= Beginning of Section =

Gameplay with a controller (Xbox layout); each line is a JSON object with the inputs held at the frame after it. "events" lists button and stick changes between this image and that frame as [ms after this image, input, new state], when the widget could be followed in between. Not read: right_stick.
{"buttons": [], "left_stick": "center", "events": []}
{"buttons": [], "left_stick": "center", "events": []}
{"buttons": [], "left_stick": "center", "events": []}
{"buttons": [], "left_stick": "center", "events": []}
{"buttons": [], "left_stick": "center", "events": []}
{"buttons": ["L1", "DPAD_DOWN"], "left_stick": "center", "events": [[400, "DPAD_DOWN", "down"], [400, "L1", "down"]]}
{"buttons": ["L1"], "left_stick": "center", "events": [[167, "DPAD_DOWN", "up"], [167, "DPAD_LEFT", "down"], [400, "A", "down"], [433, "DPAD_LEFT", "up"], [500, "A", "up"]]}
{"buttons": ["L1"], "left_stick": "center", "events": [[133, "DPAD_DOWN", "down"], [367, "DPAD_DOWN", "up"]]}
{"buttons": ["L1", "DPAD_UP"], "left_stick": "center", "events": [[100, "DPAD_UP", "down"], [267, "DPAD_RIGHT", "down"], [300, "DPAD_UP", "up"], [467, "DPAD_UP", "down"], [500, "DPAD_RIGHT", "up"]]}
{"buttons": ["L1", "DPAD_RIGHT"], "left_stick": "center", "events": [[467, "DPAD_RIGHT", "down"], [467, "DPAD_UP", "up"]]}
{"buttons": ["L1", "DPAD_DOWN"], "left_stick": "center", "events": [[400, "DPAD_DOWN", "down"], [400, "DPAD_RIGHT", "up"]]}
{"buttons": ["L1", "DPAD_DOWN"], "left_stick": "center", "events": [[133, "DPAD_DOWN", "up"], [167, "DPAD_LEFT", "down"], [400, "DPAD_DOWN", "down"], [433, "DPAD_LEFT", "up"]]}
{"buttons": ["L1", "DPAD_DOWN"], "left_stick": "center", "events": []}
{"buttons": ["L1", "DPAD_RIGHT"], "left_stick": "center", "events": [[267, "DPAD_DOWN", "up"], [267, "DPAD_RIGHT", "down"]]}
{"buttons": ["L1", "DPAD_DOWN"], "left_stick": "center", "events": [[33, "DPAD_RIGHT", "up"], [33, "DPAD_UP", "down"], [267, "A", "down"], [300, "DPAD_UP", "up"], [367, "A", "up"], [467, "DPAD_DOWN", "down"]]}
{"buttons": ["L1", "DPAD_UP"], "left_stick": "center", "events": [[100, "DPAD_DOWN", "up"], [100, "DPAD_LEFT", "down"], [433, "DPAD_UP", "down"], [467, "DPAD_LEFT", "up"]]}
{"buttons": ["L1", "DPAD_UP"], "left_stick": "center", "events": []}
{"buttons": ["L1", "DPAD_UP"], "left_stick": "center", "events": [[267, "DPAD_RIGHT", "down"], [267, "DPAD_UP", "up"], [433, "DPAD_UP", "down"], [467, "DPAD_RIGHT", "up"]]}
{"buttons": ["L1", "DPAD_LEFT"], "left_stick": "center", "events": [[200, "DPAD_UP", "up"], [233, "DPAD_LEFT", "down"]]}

= End of Section =

Please return the whole listing, line for line, exactly.

• _Result below_
Gameplay with a controller (Xbox layout); each line is a JSON object with the inputs held at the frame after it. "events" lists button and stick changes between this image and that frame as [ms after this image, input, new state], when the widget could be followed in between. Not read: right_stick.
{"buttons": [], "left_stick": "center", "events": []}
{"buttons": [], "left_stick": "center", "events": []}
{"buttons": [], "left_stick": "center", "events": []}
{"buttons": [], "left_stick": "center", "events": []}
{"buttons": [], "left_stick": "center", "events": []}
{"buttons": ["L1", "DPAD_DOWN"], "left_stick": "center", "events": [[400, "DPAD_DOWN", "down"], [400, "L1", "down"]]}
{"buttons": ["L1"], "left_stick": "center", "events": [[167, "DPAD_DOWN", "up"], [167, "DPAD_LEFT", "down"], [400, "A", "down"], [433, "DPAD_LEFT", "up"], [500, "A", "up"]]}
{"buttons": ["L1"], "left_stick": "center", "events": [[133, "DPAD_DOWN", "down"], [367, "DPAD_DOWN", "up"]]}
{"buttons": ["L1", "DPAD_UP"], "left_stick": "center", "events": [[100, "DPAD_UP", "down"], [267, "DPAD_RIGHT", "down"], [300, "DPAD_UP", "up"], [467, "DPAD_UP", "down"], [500, "DPAD_RIGHT", "up"]]}
{"buttons": ["L1", "DPAD_RIGHT"], "left_stick": "center", "events": [[467, "DPAD_RIGHT", "down"], [467, "DPAD_UP", "up"]]}
{"buttons": ["L1", "DPAD_DOWN"], "left_stick": "center", "events": [[400, "DPAD_DOWN", "down"], [400, "DPAD_RIGHT", "up"]]}
{"buttons": ["L1", "DPAD_DOWN"], "left_stick": "center", "events": [[133, "DPAD_DOWN", "up"], [167, "DPAD_LEFT", "down"], [400, "DPAD_DOWN", "down"], [433, "DPAD_LEFT", "up"]]}
{"buttons": ["L1", "DPAD_DOWN"], "left_stick": "center", "events": []}
{"buttons": ["L1", "DPAD_RIGHT"], "left_stick": "center", "events": [[267, "DPAD_DOWN", "up"], [267, "DPAD_RIGHT", "down"]]}
{"buttons": ["L1", "DPAD_DOWN"], "left_stick": "center", "events": [[33, "DPAD_RIGHT", "up"], [33, "DPAD_UP", "down"], [267, "A", "down"], [300, "DPAD_UP", "up"], [367, "A", "up"], [467, "DPAD_DOWN", "down"]]}
{"buttons": ["L1", "DPAD_UP"], "left_stick": "center", "events": [[100, "DPAD_DOWN", "up"], [100, "DPAD_LEFT", "down"], [433, "DPAD_UP", "down"], [467, "DPAD_LEFT", "up"]]}
{"buttons": ["L1", "DPAD_UP"], "left_stick": "center", "events": []}
{"buttons": ["L1", "DPAD_UP"], "left_stick": "center", "events": [[267, "DPAD_RIGHT", "down"], [267, "DPAD_UP", "up"], [433, "DPAD_UP", "down"], [467, "DPAD_RIGHT", "up"]]}
{"buttons": ["L1", "DPAD_LEFT"], "left_stick": "center", "events": [[200, "DPAD_UP", "up"], [233, "DPAD_LEFT", "down"]]}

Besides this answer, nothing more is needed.